Wie Michael Moore bringt sich Straubinger auch selbst ins Bild und hält den kurzweiligen und facettenreichen Film durch seinen Off-Kommentar zusammen, bleibt aber lange distanzierter und neugieriger Forscher. Problematisch – und auch esoterisch – wird es erst, als „Am Anfang war das Licht“ den Weg der neutralen Erkundung verlässt und das Plädoyer für bewusstes Essen und Leben in den Vordergrund rückt. Nicht mehr um sachliche Erkundung, sondern um einseitige Belehrung – oder auch Manipulation - geht es, wenn diverse Physiker oder der Fastenarzt Rüdiger Dahlke herangezogen werden, um zu unterstreichen, dass es neben der materiellen auch geistige Nahrung gibt und, dass es nicht so sehr um das Stoffliche, sondern um die Aufnahme von Energie ginge, die sich im Licht finde. – So regt „Am Anfang war das Licht“ zwar gewiss zum Nachdenken an, die „Informationen“ und Positionen des Films sollten aber vom Zuschauer einer kritischen Prüfung unterzogen werden.

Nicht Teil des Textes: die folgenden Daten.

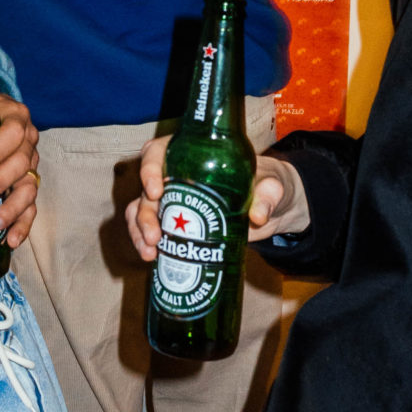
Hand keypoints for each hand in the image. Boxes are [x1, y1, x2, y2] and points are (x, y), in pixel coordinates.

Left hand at [0, 90, 40, 247]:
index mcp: (14, 116)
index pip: (12, 134)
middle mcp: (28, 140)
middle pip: (20, 165)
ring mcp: (31, 163)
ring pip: (29, 189)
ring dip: (11, 210)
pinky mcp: (28, 183)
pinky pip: (31, 205)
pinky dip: (23, 224)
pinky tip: (10, 241)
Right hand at [124, 136, 308, 261]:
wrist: (272, 208)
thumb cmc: (267, 183)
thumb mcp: (271, 184)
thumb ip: (267, 194)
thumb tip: (257, 216)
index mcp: (192, 156)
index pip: (158, 153)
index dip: (149, 169)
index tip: (156, 190)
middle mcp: (175, 177)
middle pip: (145, 189)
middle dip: (145, 215)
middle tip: (156, 236)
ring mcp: (173, 202)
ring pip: (141, 212)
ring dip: (139, 232)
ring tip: (151, 252)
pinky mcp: (177, 225)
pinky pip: (150, 231)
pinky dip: (145, 244)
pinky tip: (152, 258)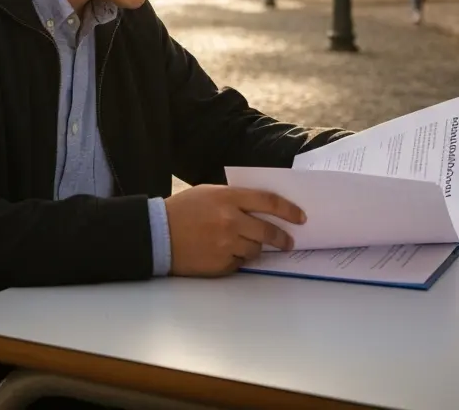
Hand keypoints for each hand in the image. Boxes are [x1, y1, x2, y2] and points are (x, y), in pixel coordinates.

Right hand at [164, 185, 305, 276]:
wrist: (157, 234)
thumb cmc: (182, 210)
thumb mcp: (208, 193)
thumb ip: (233, 198)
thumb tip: (261, 208)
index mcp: (228, 198)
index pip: (268, 201)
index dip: (288, 210)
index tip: (300, 217)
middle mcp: (231, 221)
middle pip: (268, 231)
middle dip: (282, 238)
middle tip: (288, 242)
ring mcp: (226, 244)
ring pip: (256, 250)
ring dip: (256, 248)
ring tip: (244, 244)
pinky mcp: (221, 264)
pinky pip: (240, 263)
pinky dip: (237, 259)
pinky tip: (224, 253)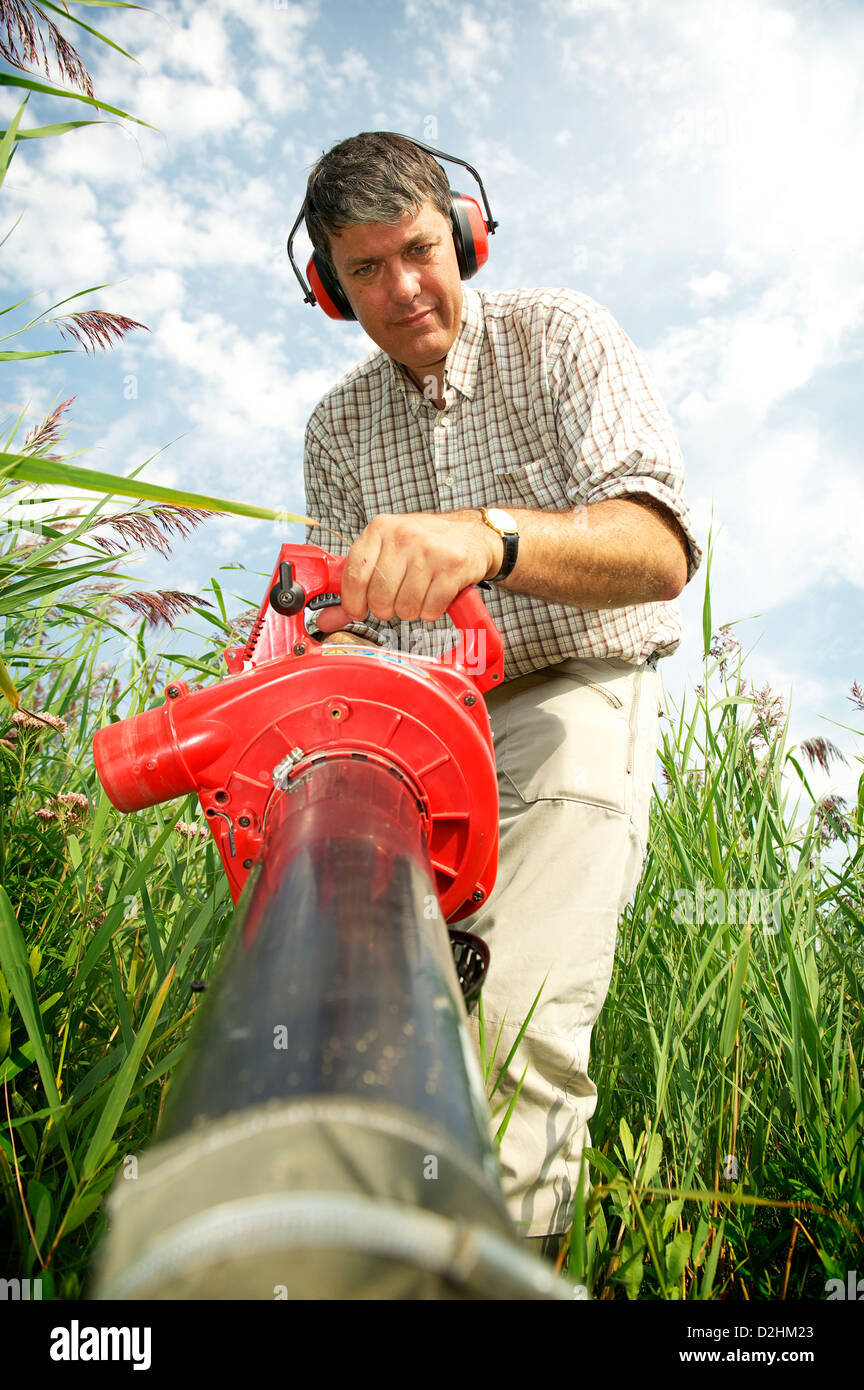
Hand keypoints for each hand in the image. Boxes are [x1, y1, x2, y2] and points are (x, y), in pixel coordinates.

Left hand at [314, 510, 502, 633]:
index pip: (354, 576)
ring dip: (412, 610)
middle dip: (387, 608)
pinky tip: (436, 594)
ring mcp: (429, 550)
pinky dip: (432, 610)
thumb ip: (355, 587)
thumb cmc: (424, 546)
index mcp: (380, 529)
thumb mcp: (387, 554)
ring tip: (420, 593)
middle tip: (397, 599)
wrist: (473, 536)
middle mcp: (403, 535)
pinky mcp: (452, 566)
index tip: (359, 610)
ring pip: (406, 607)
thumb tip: (326, 620)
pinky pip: (431, 608)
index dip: (353, 602)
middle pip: (380, 597)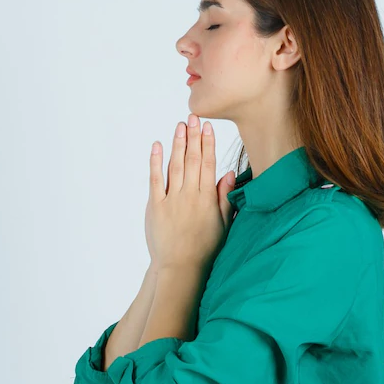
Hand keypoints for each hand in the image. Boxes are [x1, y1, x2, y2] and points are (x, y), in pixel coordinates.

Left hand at [144, 114, 237, 270]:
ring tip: (180, 126)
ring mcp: (171, 200)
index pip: (208, 164)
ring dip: (177, 144)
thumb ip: (226, 197)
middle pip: (192, 160)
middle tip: (193, 117)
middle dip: (193, 137)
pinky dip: (155, 162)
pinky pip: (155, 180)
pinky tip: (157, 146)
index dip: (208, 143)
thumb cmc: (205, 248)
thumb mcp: (224, 224)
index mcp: (207, 198)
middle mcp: (190, 195)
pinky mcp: (155, 206)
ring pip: (175, 166)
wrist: (181, 267)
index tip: (208, 127)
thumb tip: (229, 173)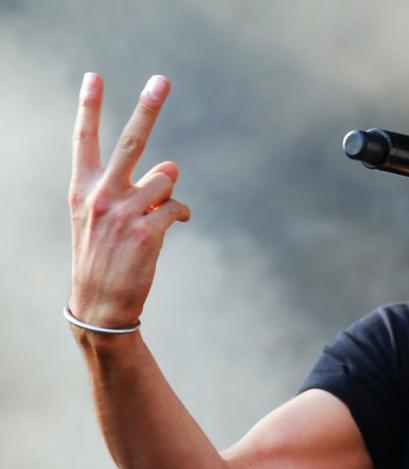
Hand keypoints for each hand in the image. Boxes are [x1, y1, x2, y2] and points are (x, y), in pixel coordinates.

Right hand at [67, 73, 189, 328]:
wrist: (100, 305)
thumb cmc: (104, 256)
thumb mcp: (104, 219)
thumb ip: (133, 188)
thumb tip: (171, 167)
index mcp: (82, 190)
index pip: (83, 141)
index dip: (89, 107)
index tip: (93, 77)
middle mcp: (100, 196)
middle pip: (130, 142)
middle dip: (147, 108)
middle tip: (161, 80)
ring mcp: (124, 213)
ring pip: (166, 178)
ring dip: (169, 193)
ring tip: (158, 212)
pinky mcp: (147, 231)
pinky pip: (177, 207)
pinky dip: (179, 214)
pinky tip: (173, 225)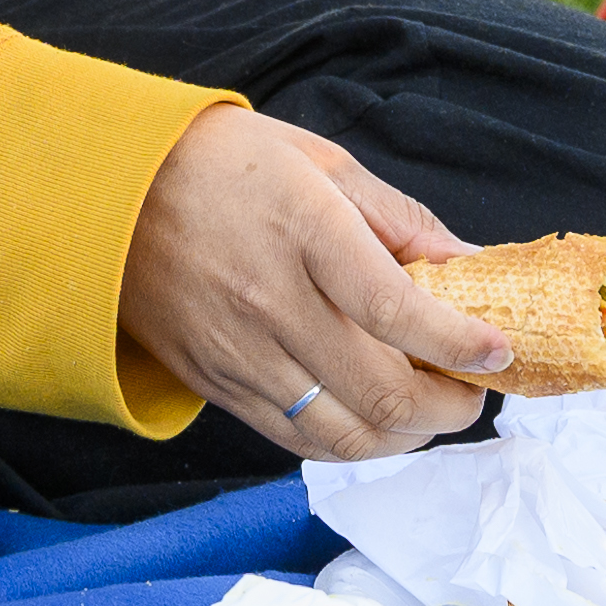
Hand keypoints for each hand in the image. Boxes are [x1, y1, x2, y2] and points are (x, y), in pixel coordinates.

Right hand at [115, 108, 505, 454]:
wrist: (107, 193)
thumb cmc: (222, 163)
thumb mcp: (321, 162)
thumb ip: (400, 221)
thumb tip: (469, 268)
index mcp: (305, 230)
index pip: (398, 311)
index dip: (460, 344)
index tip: (498, 351)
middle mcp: (271, 301)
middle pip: (381, 392)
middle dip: (448, 408)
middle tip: (473, 390)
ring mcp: (240, 353)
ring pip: (344, 434)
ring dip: (406, 438)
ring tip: (430, 411)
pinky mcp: (216, 385)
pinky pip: (296, 440)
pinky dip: (351, 443)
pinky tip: (375, 418)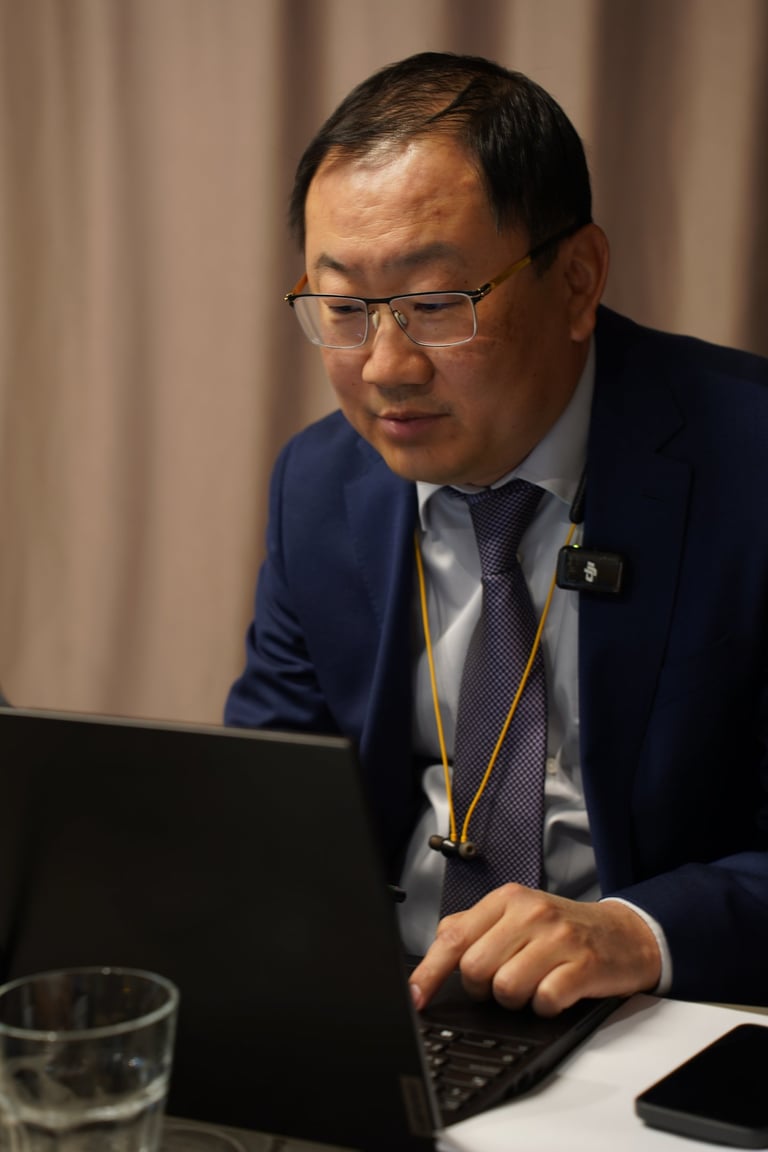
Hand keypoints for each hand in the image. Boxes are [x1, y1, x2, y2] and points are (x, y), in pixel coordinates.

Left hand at [409, 884, 661, 1016]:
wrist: (623, 934)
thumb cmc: (562, 930)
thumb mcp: (515, 916)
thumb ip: (473, 928)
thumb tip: (431, 959)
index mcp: (506, 899)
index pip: (453, 937)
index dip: (428, 973)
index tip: (414, 998)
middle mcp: (530, 912)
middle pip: (475, 968)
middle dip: (482, 988)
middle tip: (503, 982)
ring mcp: (558, 937)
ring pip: (506, 988)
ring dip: (515, 1000)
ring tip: (533, 985)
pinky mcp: (583, 965)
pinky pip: (544, 1001)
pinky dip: (545, 1007)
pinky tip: (555, 993)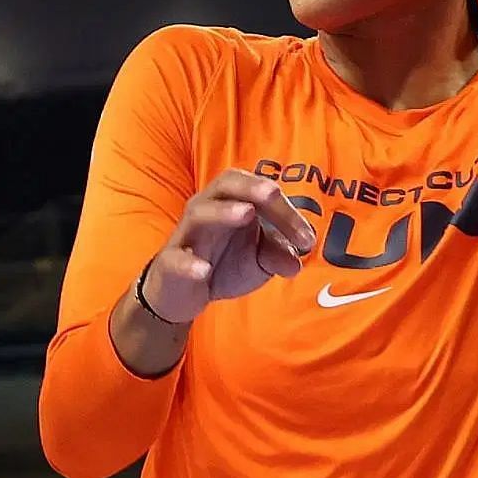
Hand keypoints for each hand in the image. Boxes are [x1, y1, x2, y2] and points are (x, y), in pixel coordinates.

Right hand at [140, 170, 316, 324]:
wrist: (181, 293)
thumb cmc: (221, 264)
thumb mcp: (258, 260)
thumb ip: (278, 255)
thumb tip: (298, 261)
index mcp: (230, 203)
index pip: (257, 191)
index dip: (284, 209)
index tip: (307, 238)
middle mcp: (207, 210)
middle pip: (225, 185)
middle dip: (251, 187)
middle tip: (273, 194)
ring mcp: (186, 235)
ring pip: (199, 213)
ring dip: (223, 212)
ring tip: (245, 214)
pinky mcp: (170, 263)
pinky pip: (176, 258)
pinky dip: (189, 263)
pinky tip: (203, 270)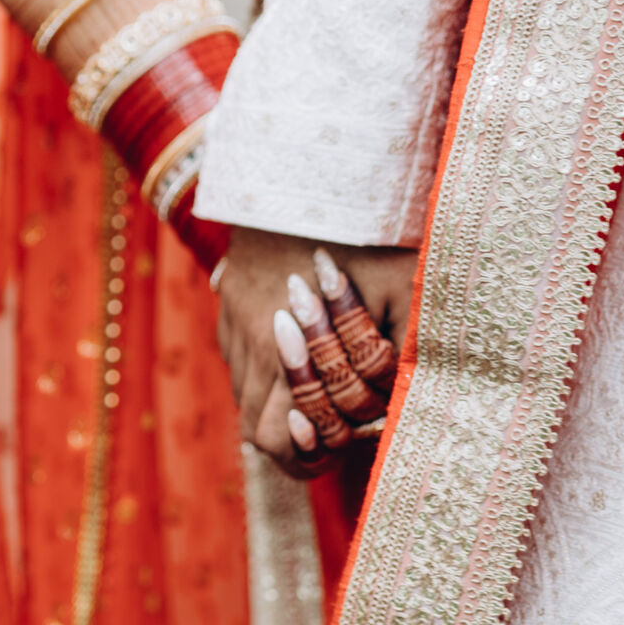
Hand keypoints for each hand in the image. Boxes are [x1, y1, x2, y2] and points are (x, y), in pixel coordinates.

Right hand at [215, 226, 415, 475]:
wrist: (309, 168)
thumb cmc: (362, 231)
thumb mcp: (397, 295)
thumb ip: (391, 357)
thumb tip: (395, 408)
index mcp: (285, 352)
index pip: (276, 439)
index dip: (303, 456)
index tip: (332, 444)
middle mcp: (249, 343)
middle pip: (254, 424)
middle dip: (290, 438)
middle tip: (329, 430)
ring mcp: (232, 318)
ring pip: (241, 389)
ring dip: (274, 401)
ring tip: (315, 390)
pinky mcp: (226, 293)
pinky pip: (235, 351)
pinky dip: (260, 366)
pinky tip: (292, 347)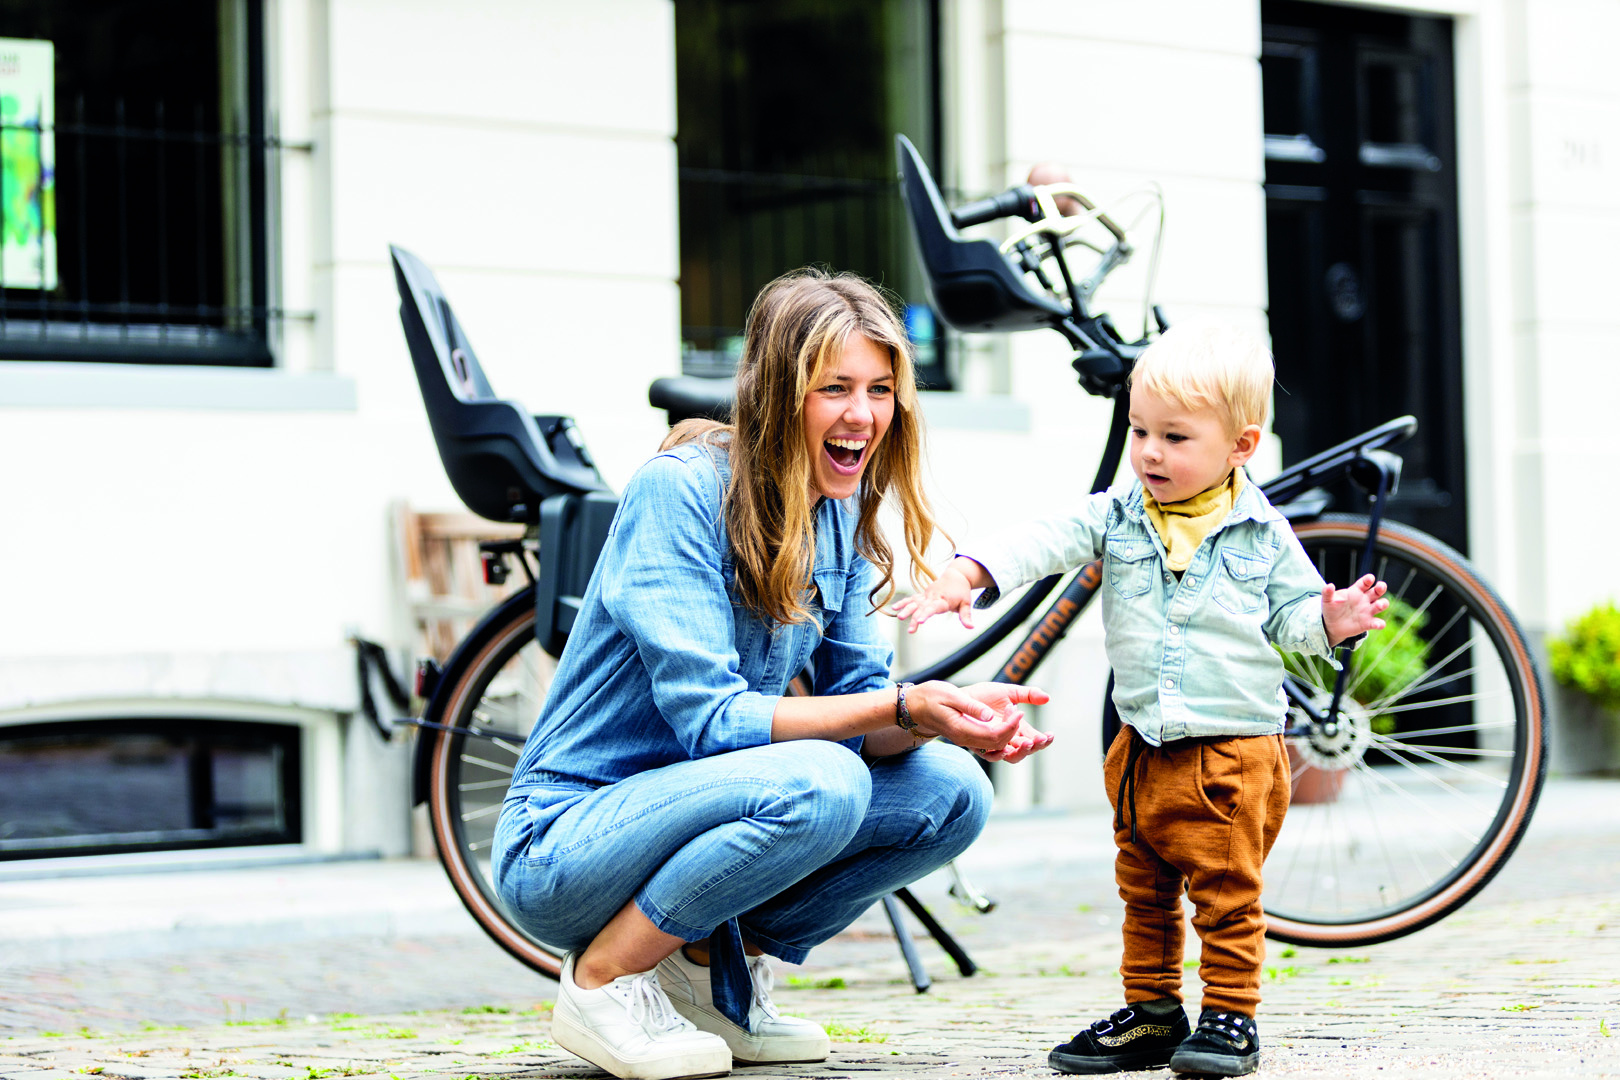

Club Vaudeville, Lindau: Di, 15.2., 20.30 Uhr
Solaris: Nachdem der große russische Regisseur Andrej Tarkowskij (1932-1986) bei seinem Historien-Fresko Andrej Rubljow (1964-1966) jahrelang mit Zensurproblemen zu kämpfen hatte, wandte er sich Anfang der 1970er Jahre der politisch unverfänglicheren Verfilmung von Stanislaw Lems klassischem Sciende-Fiction-Roman zu. Gleichzeitig wollte er damit zu dem von ihm abgelehnten westlichen Science-Fiction-Klassiker "2001 - A Space Odyssey" (1968) einen russischen Gegenpart schaffen.
Die Problematik der Technologisierung, die eines der Themen von Kubricks Meisterwerk ist, interessiert Tarkowskij in seinem Film über die unerklärlichen Vorgänge auf einer Forschungsstation über dem Planeten Solaris wenig. Dafür philosophiert Tarkowskij in seiner unverkennbaren Filmsprache mit langen Einstellungen und langsam gleitenden Kamerabewegungen tiefschürfend über die Verantwortung des Menschen und der Wissenschaft sowie den Stellenwert der menschlichen Kultur. Dies unterscheidet seinen 1972 entstandenen Film freilich nicht nur von "2001", sondern auch von Soderberghs Remake, das sich auf eine Meditation über Isolation und Liebe konzentriert.
Aber auch rein äußerlich unterscheiden sich Tarkowskijs und Soderberghs Fassungen grundlegend. Den schlanken 98 Minuten beim Amerikaner stehen 171 beim Russen gegenüber und während es bei Soderberghs Kammerspiel kaum einen Gegenpol zu der in eisiges Blau getauchten, emotionsfeindlichen Kapsel gibt, stellt Tarkowskij in einem 40minütigen Prolog dem schon fast verrotteten technischen Ambiente der Raumstation ein ländliches Idyll mit Landhäuschen, See und Tiergeräuschen gegenüber.
Hier wohnt der Psychologe Kris Kelvin, der beauftragt wird die Vorgänge auf Solaris zu untersuchen. Dort angekommen trifft er auf die verwirrten Wissenschaftler Snaut und Sartorius, Kelvins Freund Gibarjan hat inzwischen Selbstmord begangen. Ursache dieser psychischen Störungen scheint der Ozean auf Solaris - das "Gehirn" des Planeten - zu sein, der die geheimen und unbewussten Gedanken der Menschen materialisiert. Eindringlich wird so ein der Menschheit innewohnender Gegensatz sichtbar: Die intellektuellen Fähigkeiten ermöglichen zwar höchste künstlerische und technische Leistungen, doch von der Vergangenheit, dem Leiden und den Erinnerungen scheint sich das Individuum auch in den unermesslichen Weiten des Weltraums nicht befreien zu können.